If at first you don't succeed.....

Aug 2015, Arjun Chennu

After months of preparation and careful execution, our dear hypersub system deployed in the Arctic coast was damaged by an iceberg (see previous article). We lost the chance to have our measurements continue into the winter, and perhaps also some of the instrumentation. Ok, icebergs can be hard opponents. Luckily, in our case we have the chance to try again. After our initial report of the damage, Dr. Carla Sands got permission from the SenseOCEAN project officer to extend the time line of our project participation. While it may be too late for “If at first you don't succeed, hide all evidence that you ever tried”, we are instead going for a different sort of retrial.

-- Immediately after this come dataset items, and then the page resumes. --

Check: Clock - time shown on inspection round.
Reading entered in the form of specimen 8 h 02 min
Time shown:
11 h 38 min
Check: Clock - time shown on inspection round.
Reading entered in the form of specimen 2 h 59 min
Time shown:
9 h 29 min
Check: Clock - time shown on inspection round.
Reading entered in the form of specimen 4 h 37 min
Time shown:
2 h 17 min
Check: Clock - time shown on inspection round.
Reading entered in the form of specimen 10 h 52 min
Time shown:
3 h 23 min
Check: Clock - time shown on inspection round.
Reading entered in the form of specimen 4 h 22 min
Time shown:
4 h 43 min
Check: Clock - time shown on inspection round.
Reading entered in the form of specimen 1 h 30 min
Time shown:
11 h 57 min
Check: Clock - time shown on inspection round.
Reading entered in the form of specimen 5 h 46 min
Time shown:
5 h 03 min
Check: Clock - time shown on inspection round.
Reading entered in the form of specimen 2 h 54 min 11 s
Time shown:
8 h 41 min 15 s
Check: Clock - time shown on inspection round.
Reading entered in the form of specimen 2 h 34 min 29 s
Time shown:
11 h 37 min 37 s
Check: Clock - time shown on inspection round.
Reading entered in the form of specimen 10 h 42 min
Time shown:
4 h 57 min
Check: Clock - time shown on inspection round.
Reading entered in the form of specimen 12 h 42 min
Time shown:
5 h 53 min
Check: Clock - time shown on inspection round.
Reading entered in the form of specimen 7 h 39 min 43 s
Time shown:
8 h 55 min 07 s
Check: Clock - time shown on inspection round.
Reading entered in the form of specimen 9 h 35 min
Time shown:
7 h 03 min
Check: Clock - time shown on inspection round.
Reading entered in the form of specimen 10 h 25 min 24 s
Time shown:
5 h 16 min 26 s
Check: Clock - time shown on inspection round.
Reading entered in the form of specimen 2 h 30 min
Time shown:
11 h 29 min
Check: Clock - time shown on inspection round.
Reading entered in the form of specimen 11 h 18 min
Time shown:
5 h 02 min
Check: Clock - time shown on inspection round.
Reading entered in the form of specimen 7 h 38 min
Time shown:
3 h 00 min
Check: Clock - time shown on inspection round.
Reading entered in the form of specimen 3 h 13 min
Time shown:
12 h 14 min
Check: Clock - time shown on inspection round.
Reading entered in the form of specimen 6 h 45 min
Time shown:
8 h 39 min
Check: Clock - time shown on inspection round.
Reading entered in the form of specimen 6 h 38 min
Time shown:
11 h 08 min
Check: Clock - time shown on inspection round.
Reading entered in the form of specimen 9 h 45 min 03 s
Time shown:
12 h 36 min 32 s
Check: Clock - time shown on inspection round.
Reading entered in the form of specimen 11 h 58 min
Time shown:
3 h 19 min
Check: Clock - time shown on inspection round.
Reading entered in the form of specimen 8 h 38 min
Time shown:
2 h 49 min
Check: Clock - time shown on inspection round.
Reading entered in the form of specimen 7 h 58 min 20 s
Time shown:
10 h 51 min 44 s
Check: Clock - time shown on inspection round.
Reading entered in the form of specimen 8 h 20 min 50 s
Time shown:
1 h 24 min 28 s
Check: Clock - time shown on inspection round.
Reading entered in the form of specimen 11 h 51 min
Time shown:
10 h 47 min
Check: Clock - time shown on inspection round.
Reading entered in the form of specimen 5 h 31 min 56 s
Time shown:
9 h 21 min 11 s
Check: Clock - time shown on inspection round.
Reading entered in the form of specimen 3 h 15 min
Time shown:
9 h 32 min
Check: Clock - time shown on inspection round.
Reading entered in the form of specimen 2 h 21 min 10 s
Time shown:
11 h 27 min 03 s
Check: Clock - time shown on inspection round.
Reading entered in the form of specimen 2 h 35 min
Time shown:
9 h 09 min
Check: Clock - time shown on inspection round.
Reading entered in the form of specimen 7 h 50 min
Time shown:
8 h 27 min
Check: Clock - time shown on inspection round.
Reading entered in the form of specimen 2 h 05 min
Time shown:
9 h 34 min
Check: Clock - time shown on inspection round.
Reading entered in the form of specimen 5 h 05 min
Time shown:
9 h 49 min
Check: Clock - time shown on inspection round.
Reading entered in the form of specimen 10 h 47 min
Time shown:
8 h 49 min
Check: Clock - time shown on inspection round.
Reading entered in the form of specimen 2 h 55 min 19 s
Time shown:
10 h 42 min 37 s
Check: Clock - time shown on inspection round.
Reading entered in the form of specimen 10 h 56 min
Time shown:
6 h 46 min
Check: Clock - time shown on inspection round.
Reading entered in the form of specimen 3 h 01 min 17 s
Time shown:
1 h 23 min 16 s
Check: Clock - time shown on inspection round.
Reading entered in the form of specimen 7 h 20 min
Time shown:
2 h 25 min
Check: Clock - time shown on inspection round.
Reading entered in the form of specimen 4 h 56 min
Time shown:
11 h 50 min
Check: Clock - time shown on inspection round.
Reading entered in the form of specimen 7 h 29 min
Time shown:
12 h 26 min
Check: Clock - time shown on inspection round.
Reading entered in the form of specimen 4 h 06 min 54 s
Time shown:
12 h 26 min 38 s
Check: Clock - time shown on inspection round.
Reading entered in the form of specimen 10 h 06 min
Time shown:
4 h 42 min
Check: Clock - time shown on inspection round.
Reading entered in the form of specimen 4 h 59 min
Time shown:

Last month, my colleague Dr. Hana Medova from MPI Bremen visited Ny-Ålesund. Working with the AWI diving team led by Prof. Philipp Fischer, they recovered (or salvaged?) the hypersub system from the seafloor. Without regular movement of the motorized sledge to counter it, I'm told the system was a big clump of algae on the sea-floor. However, apart from picking things up we also left something behind.

prep for deployment

We prepared a new system for deployment, but this time only consisting of a remotely-operable FRR fluorometer. Our SenseOcean partner Chelsea Technology Group (CTG) had kindly provided an instrument that we could use to replace the compromised one. Building upon this chance, we added a rotating dark chamber to the optical face of the instrument (See video). This should allow us to make measurements of the photosynthetic activity of phytoplankton at both ambient light, as well as dark adapted conditions. By measuring the fluorescent response at both these conditions, we should be able to estimate the gross photosynthetic production using methods developed by Dr. Kevin Oxborough, who is a principal scientist at CTG.

Back at Ny-Ålesund, this time in the bright Arctic summer, the FRRF and connecting electronics were re-assembled and plugged in to the underwater node. This time around, due to the small footprint of the instrument, we attached it to a concrete block next to other instruments. One of these instruments has a webcam that can provide a visual on our FRRf. So now, we have a spy to keep tabs on our spy. We will be watching the data stream closely, and hope to collect a unique long-term dataset of Arctic photosynthesis.